** Exercise description **
As you reproduce every line below, keep it exactly as written and leave out the images.

[Data below — start]

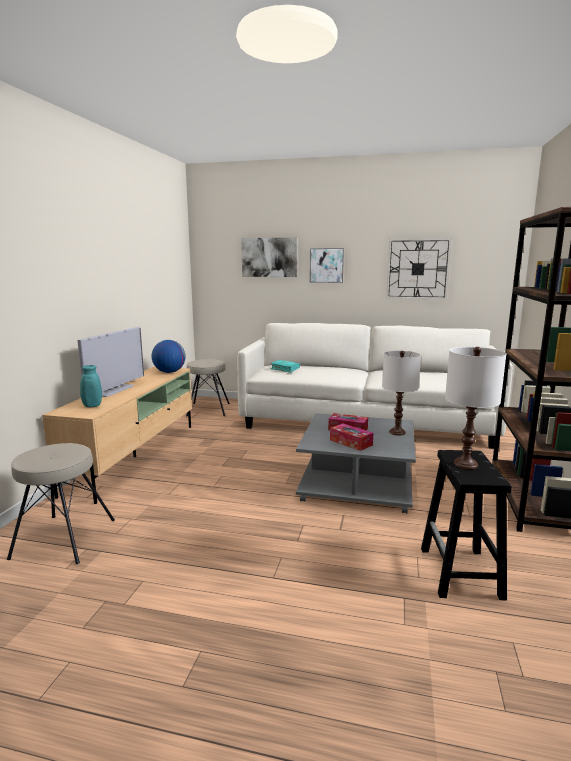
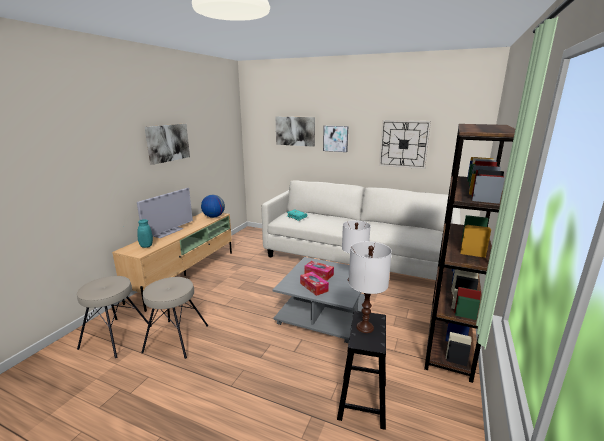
camera: 10 degrees right, 5 degrees up
(109, 262) = (167, 143): none -> picture
(208, 409) = (249, 238): beige stool -> beige stool (176, 338)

[Data below — finish]

** Answer for this exercise **
camera: 10 degrees right, 5 degrees up
(109, 262) = (167, 143): none -> picture
(208, 409) = (249, 238): beige stool -> beige stool (176, 338)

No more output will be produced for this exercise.